母ダイヤル数を生むには、以下の定理を用いればよい。
M−1桁定理「1÷Mの循環節がM−1桁ならば、Mは母ダイヤル数」
母ダイヤル数定理「1≦K≦M−1のとき、10−1=MAを満たすKがM−1のみならば、Mは母ダイヤル数」
この2つの定理は、どちらも同じ内容を異なる方法で述べたものである。

ただし、これらの定理はあくまで数学的なもので、実際的に使えるかどうかは別問題である。

11;調査
さて、ついでなのでネットで調べてみよう。
「ダイヤル数」で検索してみると、Wikipediaをはじめ、色々出てくる。
調べるうちに、「ダイヤル数」は「サイクル数」とか「巡回数」とも呼ばれ、むしろそちらの方が一般的らしいことがわかった。
そして、日能研のサイトに、こんなことが書かれていた。

----ここから----
これはどうやって求めるかというと、コンピュータで、やみくもに探す方法もWEB上の記事で見受けられますが、もう少し気の利いた方法もあります。1周期は9か9の約数、2周期は99の約数、3周期は999の約数が候補、……です。

逆に言うと、6周期のものを求めたいと思えば、

999999の約数を探します。999999=9×111111です。9は1周期ですからこれは無視して111111について考えてみましょう。
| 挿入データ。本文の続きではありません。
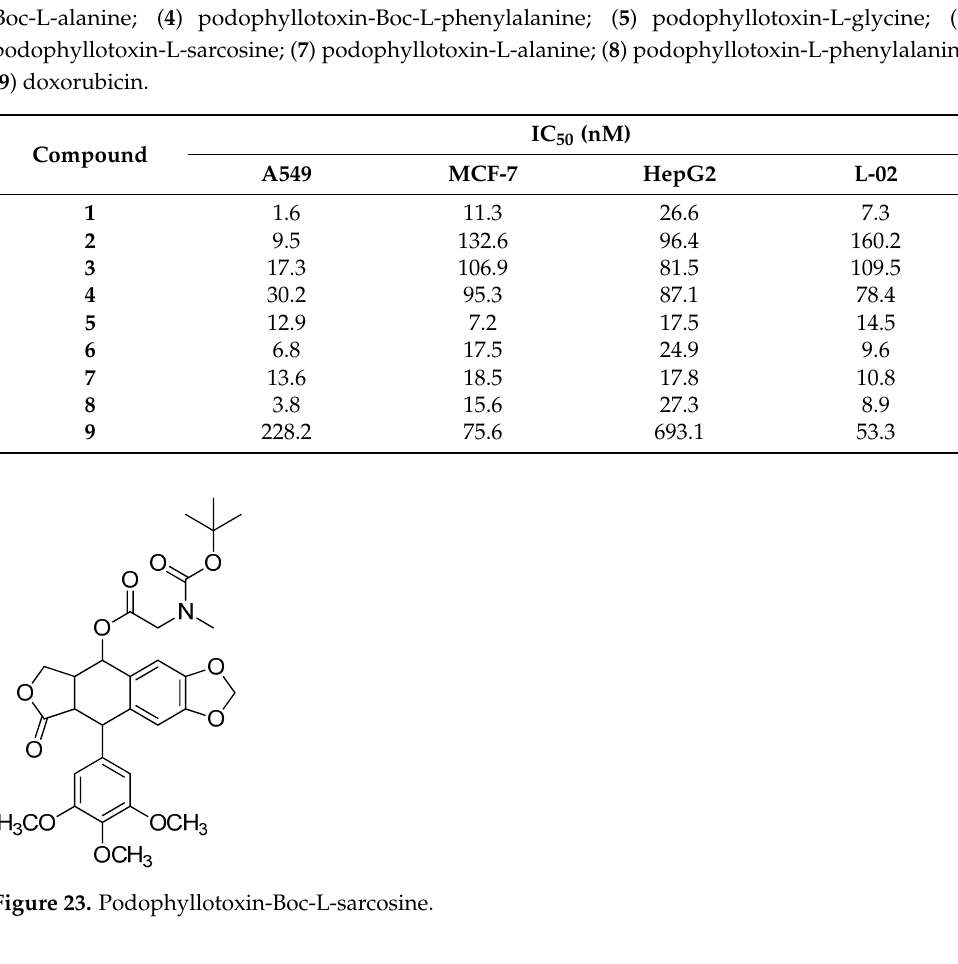
Table 12. Cytotoxic activity of podophyllotoxin–amino acid conjugates in vitro (IC 50 , nM). ( 1 ) Pod- ophyllotoxin-Boc-L-glycine; ( 2 ) podophyllotoxin-Boc-L-sarcosine; ( 3 ) podophyllotoxin-Boc-L-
111111=11×10101とか、111111=111×1001とかが浮かぶでしょう。

111=3×37、1001=7×11×13です。

結局、999999=3×3×3×7×11×13×37

となりますが、このうち、3(や9)は1周期、37は(111の約数で)3周期、11は2周期、7と13が6周期となります。
----ここまで----
(http://www.nichinoken.co.jp/column/essay/sansu/2010_m08.html#no11より一部抜粋)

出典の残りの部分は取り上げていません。